Gestern, heute, morgen

Von SZ-Redakteurin Doris Döpke

Karlsbrunn hat mal, gut 25 Jahre ist es her, den bundesweiten Wettbewerb "Unser Dorf soll schöner werden" gewonnen. Das ist kein Zufall, der Ort ist hübsch. Noch immer hat er Naherholungs-Potenzial, Wildpark und Waldlage ziehen an. Dennoch, die Karlsbrunner sollten auf dem Teppich bleiben: Der Warndt ist nicht der Schwarzwald. Die strukturschwache Region mit ihrer herben Landschaft taugt nicht fürs Reise-Bilderbuch. Haben die, die über den Verlust des Hotels klagen, mal gefragt, ob jemand es in die Zukunft führen kann und will?
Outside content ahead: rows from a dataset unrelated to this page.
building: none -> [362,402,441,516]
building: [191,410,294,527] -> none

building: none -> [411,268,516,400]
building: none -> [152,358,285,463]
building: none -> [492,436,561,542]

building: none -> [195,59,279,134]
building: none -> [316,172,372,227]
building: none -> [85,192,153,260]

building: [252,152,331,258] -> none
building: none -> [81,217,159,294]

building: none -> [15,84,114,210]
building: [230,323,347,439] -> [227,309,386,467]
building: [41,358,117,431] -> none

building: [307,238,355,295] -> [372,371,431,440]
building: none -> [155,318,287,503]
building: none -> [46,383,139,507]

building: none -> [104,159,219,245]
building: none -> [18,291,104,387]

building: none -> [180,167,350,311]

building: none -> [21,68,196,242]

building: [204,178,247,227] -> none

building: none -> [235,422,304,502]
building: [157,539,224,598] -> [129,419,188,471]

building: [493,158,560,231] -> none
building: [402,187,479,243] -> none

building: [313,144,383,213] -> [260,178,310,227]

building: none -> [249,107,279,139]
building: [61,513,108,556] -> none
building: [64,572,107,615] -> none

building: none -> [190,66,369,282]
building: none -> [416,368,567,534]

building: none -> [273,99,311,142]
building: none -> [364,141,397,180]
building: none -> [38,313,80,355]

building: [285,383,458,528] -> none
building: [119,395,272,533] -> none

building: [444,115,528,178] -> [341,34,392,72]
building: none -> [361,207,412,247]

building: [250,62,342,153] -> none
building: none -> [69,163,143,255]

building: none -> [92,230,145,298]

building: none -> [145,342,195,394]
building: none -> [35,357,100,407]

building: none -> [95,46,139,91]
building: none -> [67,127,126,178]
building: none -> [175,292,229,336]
Karlsbrunn , das sind 891 Einwohner, kein Laden, keine Kneipe, keine Kinderbetreuung. Karlsbrunn , das ist aber auch eine lebendige Dorfgemeinschaft. Mit Offenheit für Neues (vielleicht für neue Räume?) und für Neue (also auch für Flüchtlinge ) kann sie punkten. Heute und morgen.